* Document excerpt *
Segment Open

The vehicle(s) 104 can include one or more automobiles. For example, a vehicle can be an electric vehicle. The vehicle(s) 104 can correspond to one or more vehicles 104 in a given geographic area, jurisdictions, geofence, or any combination thereof, for example. The vehicle(s) 104 can correspond to one or more vehicles 104 associated with a fleet, owner, operation, or any combination thereof, for example. For example, the vehicle(s) 104 can include a plurality of vehicles grouped into a United States fleet, a Canada fleet, and a United Kingdom fleet. For example, the vehicle(s) 104 can include a plurality of vehicles grouped into an individually-owned fleet, a first fleet operated by a first operator company, and a second fleet operated by a second operator company. Each of the vehicles can be associated with zero or more fleets. The vehicle(s) 104 can each include a user interface 152, an interaction controller 160, a presentation controller 162, and an AI engine 170.

The user interface 152 can provide one or more human-perceivable outputs, including but not limited to visual, audio, and haptic output, at a given vehicle 104 among the vehicles 104. The user interface 152 can, for example, be presentable on a display device operatively coupled with or integrated with the given vehicle 104. For example, the display can be integrated with a dashboard of the given vehicle 104. The display can display at least one or more user interface presentations and control affordances, and can include an electronic display. An electronic display can include, for example, a liquid crystal display (LCD), a light-emitting diode (LED) display, an organic light-emitting diode (OLED) display, or the like. The display device can be housed at least partially within a cabin of the given vehicle 104.

Segment Closed

* Entries shown *
Segment Open

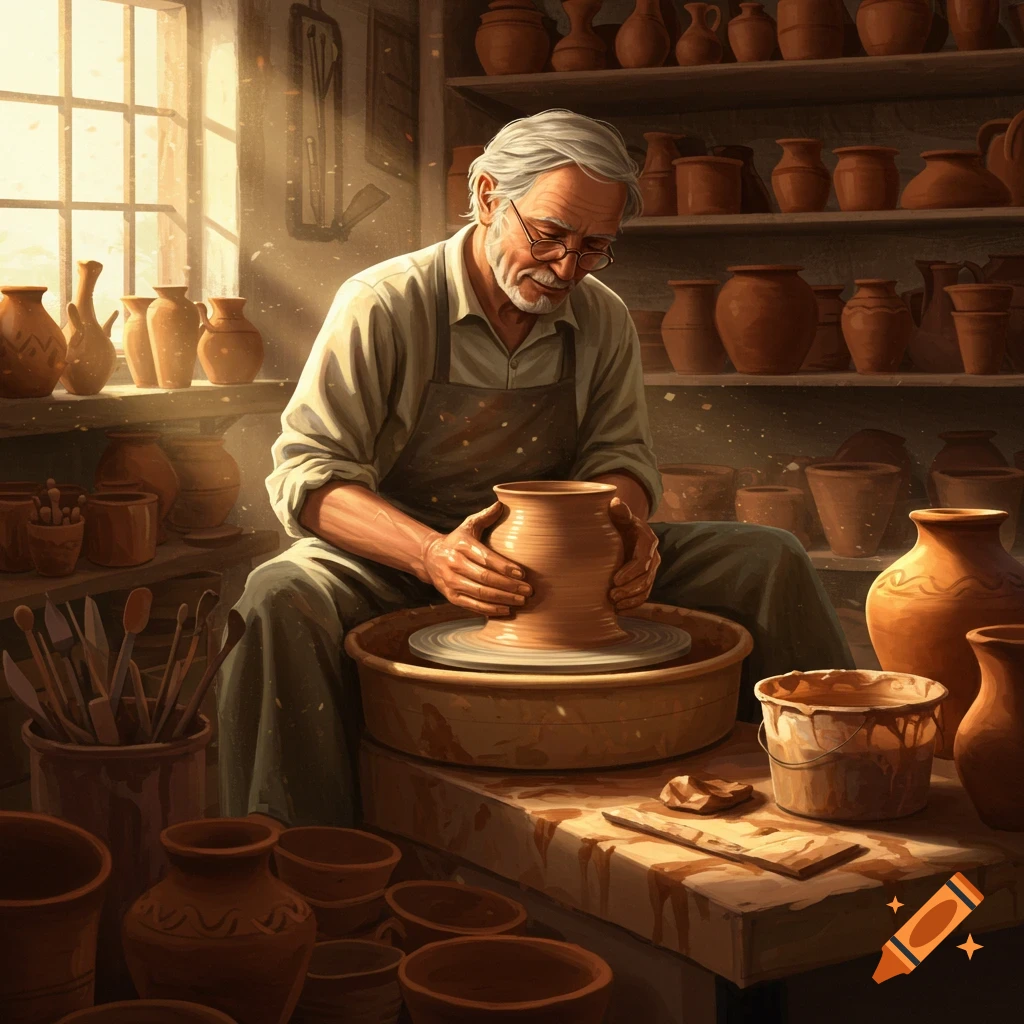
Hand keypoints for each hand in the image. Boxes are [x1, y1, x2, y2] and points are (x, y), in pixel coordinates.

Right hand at [422, 502, 531, 615]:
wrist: (429, 557)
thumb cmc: (457, 540)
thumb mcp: (468, 525)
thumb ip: (485, 516)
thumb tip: (502, 503)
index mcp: (461, 545)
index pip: (486, 558)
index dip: (505, 567)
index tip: (523, 573)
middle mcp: (454, 564)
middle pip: (485, 578)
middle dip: (509, 586)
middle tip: (528, 590)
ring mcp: (451, 582)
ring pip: (480, 594)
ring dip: (503, 599)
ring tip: (521, 601)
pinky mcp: (450, 596)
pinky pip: (472, 606)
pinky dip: (490, 609)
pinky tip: (507, 610)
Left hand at [608, 497, 660, 611]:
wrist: (627, 529)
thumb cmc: (620, 522)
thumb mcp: (620, 515)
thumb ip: (619, 511)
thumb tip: (615, 503)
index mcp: (648, 541)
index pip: (642, 560)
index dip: (630, 572)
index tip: (614, 580)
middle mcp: (653, 556)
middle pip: (645, 578)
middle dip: (629, 589)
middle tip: (612, 596)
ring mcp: (651, 569)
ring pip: (646, 588)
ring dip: (631, 599)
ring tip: (615, 605)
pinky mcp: (646, 578)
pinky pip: (644, 594)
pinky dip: (633, 604)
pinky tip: (620, 610)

Segment Closed

* Exercise prompt *
Reproduce the part of the vehicle passage starting at "The user interface 152 can provide" and ending at "cabin of the given vehicle 104.". The records are unrelated to the vehicle passage.

* Written reply *
The user interface 152 can provide one or more human-perceivable outputs, including but not limited to visual, audio, and haptic output, at a given vehicle 104 among the vehicles 104. The user interface 152 can, for example, be presentable on a display device operatively coupled with or integrated with the given vehicle 104. For example, the display can be integrated with a dashboard of the given vehicle 104. The display can display at least one or more user interface presentations and control affordances, and can include an electronic display. An electronic display can include, for example, a liquid crystal display (LCD), a light-emitting diode (LED) display, an organic light-emitting diode (OLED) display, or the like. The display device can be housed at least partially within a cabin of the given vehicle 104.